Black teacher told to set up gospel choir: union hears stories of school bigotry

17th April 2017 at 12:34
Delegates at NUT conference reveal stories of school bigotry, including wheelchair user told "if I was a horse I would have been taken outside and shot"

Teachers have revealed how they have been subject to bigotry in schools, with one black teacher told they should set up a gospel choir, and an Asian teacher repeatedly confused with another member of staff.

A wheelchair user said she was told by colleagues “if I was a horse I would have been taken outside and shot”.

The shocking experiences were recounted by teachers during an equalities section at the NUT’s annual conference in Cardiff.

'I smiled, I didn't say anything'

Sharon John, a black primary school teacher, said: “At an interview, a governor said to me ‘we could really do with a gospel choir’.

“I smiled, I didn’t say anything, but I wracked my brains to think ‘was that part of my PGCSE training?’”, she said.

Ms John also recalled how she was approached by one of her “gorgeous little children”, who said to her “I never knew black people could speak English”.

“I replied to her: ‘well you’ve been in this school since reception and you’ve got black children in your class and you’ve spoken to them, and you’ve been speaking to me since September’.”

The pupil responded: “I know now.”

'Everyone assumed we were the same person'

Niparun Nessa said she faced racism “every year” as a teacher.

“I was in a school where I was the only Asian teacher for a while, and then another Asian member of staff started...everyone assumed we were the same person – both children and staff,” she said.
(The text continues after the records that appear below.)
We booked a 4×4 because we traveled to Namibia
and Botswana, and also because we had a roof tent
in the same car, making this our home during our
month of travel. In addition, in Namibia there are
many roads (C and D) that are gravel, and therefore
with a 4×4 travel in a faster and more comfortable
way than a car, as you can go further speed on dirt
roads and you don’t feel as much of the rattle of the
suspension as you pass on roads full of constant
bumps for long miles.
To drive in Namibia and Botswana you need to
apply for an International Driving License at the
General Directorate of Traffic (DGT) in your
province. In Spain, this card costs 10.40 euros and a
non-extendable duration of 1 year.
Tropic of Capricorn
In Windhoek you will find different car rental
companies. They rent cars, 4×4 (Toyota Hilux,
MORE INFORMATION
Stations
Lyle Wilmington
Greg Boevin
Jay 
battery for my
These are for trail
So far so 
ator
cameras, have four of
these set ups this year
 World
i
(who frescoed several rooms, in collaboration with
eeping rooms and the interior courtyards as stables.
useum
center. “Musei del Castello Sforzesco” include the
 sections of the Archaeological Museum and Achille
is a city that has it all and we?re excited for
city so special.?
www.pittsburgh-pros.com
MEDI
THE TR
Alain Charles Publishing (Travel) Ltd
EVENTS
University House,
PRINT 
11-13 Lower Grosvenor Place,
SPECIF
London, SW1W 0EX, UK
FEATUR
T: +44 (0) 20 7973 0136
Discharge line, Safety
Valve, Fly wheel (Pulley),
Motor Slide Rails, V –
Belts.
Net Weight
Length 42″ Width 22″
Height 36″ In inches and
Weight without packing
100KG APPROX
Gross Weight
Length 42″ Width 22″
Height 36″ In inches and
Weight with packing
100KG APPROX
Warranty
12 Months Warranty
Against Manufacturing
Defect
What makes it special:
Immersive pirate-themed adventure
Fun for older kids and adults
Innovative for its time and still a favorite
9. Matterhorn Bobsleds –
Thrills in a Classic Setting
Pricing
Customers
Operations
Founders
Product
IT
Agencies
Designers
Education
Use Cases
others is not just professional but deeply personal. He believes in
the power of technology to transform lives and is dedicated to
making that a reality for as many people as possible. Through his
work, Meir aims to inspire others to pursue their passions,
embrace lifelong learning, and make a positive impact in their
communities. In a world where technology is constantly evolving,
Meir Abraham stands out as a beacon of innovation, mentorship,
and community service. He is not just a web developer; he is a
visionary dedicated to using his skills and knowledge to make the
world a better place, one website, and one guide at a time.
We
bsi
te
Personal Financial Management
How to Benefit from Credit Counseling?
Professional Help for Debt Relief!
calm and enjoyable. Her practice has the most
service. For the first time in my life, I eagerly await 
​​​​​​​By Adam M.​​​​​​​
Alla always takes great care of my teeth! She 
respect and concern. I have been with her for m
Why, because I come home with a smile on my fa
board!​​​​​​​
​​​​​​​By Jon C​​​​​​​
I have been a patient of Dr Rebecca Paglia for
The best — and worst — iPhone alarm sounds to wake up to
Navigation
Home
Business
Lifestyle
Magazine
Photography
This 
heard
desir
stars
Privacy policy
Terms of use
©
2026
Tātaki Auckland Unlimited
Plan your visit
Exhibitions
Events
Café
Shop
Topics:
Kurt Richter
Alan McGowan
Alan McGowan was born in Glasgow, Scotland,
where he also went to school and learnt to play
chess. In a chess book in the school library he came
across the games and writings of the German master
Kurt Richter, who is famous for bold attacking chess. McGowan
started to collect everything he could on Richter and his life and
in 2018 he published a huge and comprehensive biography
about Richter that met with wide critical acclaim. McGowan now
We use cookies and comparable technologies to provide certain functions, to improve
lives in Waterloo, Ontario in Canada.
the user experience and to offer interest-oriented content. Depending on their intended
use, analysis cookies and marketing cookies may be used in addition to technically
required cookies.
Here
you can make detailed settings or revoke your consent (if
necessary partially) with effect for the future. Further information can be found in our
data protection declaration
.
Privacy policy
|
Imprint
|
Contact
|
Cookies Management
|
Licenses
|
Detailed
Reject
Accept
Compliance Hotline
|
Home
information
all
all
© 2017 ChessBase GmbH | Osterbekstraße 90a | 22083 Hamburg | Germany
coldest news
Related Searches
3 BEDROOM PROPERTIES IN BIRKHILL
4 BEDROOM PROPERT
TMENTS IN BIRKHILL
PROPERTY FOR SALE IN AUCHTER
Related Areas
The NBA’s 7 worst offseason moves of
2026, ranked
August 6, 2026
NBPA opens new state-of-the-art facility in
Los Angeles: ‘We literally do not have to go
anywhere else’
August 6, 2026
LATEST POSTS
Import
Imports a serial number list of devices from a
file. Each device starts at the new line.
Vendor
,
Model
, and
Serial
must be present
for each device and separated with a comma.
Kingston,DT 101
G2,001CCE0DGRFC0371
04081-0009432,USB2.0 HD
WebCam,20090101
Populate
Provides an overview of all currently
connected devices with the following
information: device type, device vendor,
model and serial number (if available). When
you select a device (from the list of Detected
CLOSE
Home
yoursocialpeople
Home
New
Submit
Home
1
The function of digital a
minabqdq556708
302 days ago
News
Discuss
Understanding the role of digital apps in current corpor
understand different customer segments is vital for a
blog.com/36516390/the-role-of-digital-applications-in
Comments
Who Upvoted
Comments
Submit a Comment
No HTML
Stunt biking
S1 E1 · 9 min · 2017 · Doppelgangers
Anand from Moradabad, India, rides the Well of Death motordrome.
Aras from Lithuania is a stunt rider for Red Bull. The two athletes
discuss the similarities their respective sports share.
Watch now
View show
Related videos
A colleague even “argued” with her about “seeing me somewhere half an hour ago when I was at home… he wasn’t convinced that wasn’t me”.

Ms Nessa said she “got a bit of a complex” when the other member became pregnant last year.

“Everyone was looking at my stomach, thinking ‘is she showing or not?’”

She also said a colleague had been subject to such sustained homophobic abuse that “he got to a stage where he was locking himself in the classroom with his class to stop the children getting at him”.

Catherine Scarlett, a wheelchair user, said that when she became physically disabled, her senior leadership team “refused adjustments”.

“I was told that if I was a horse I would have been taken outside and shot,” she said. “I was jokingly told to get a catheter when I found out that the disabled toilet was up two flights of stair.”

Ms Scarlett said the treatment eventually resulted in her having a “complete physical and mental breakdown”.

Disablist language was ignored

Colleen Johnson, a teacher with a physical disability affecting her arms, recalled that when she reported a pupil’s abusive language to school management it fell on deaf ears.

“I had a very interesting situation at school with a hard to reach or tricky parent recently, who taught her child disablist language to upset me,” she said.

The girl approached her and said: “My Mum says you’ve got T-Rex arms.”

Ms Johnson reported the incident “only to be told ‘we don’t record such incidents, only racist incidents’.

“I told them, ‘I think you better start recording them’,” Ms Johnson added.